Edit: but since 8.15 has more or less the same values as 8.14, I believe that we do have a significant difference between 8.13 and 8.14 like you pointed out. Thanks, I will include it in the notes of the original comment as well!

Does above tests include system integration?

Yes. You are correct, we don't include the tests for running just with the System, unfortunately. I agree, with would be good to also have an idea of that, but I don't believe the System here is causing any issues.

In all above tests we dont produce logs right?

This is the hard part! With the agent starting and restarting over and over again... It is very hard, and downloading the diagnosis gets stuck in a loop, and the zip never gets ready. Not sure what is going on there, but I have not payed much attention to it.

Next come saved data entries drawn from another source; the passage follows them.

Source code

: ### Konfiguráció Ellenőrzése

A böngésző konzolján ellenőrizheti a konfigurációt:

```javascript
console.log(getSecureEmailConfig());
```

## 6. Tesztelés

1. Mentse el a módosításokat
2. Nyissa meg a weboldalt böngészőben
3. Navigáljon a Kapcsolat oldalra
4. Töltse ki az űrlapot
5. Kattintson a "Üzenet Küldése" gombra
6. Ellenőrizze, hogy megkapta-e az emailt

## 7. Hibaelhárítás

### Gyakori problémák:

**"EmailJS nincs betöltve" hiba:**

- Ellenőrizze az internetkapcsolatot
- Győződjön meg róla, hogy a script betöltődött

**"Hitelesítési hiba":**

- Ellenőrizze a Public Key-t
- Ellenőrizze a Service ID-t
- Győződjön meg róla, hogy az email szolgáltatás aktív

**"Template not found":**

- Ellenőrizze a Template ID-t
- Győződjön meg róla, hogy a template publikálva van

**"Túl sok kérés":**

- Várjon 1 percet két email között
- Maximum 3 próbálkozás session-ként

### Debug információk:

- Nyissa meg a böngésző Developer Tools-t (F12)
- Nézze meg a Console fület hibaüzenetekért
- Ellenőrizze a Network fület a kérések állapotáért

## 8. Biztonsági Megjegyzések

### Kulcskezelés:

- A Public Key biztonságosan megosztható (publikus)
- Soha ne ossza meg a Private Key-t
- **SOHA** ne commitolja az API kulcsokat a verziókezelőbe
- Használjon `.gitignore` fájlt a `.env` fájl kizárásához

Since https://github.com/elastic/elastic-agent/pull/3593 we disable the deployment and cronjob metadata enrichment. Maybe the cluster did not have any cronjobs and the deployments were very few to see any improvement Since https://github.com/elastic/beats/pull/35483 we have introduced the replicaset and Job Metadata generation . Same as above could explain some increase

Correct. Only the default pods, EA, metrics server and the NGINX pod.


I believe the best would be to look at the changelog, see what big changes we had. I can remember the watchers issue, but since that PR has the memory tests there, I don't believe that could cause any influence on the degraded performance, but I could of course be wrong (and biased 😄 ).

gizas commented 1 week ago

@constanca-m the https://github.com/elastic/k8s-integration-infra?tab=readme-ov-file#put-load-on-the-cluster script mentioning in the call. (public repo)

constanca-m commented 1 week ago

I used a different one @gizas, it is local and more simplified (in the comment of the tests results). I think it should be enough for these tests, and that script for more complex tests.

MichaelKatsoulis commented 1 week ago

I also performed some scale tests. I create one node cluster in GKE with ~95 pods running. I tested versions 8.13.0 and 8.14.0 with and without kube-state-metrics to simulate leader and not leader nodes scenarios.

TBH the 700 mb memory limit suffices in both versions. Only in case Kube-state-metrics are enabled I got one restart which means that in big clusters (note that in Kubernetes 110 pods per node is the limit) the memory limit needs some adjustment. Versions 8.13.0 and 8.14.0 do not seem to have big differences. For 8.13 agent's pod memory was around 600Mb , while for 8.14.0 it was around 640Mb. In all cases I used nginx pods but there was really many logs generated.

I don't know why @constanca-m got different results.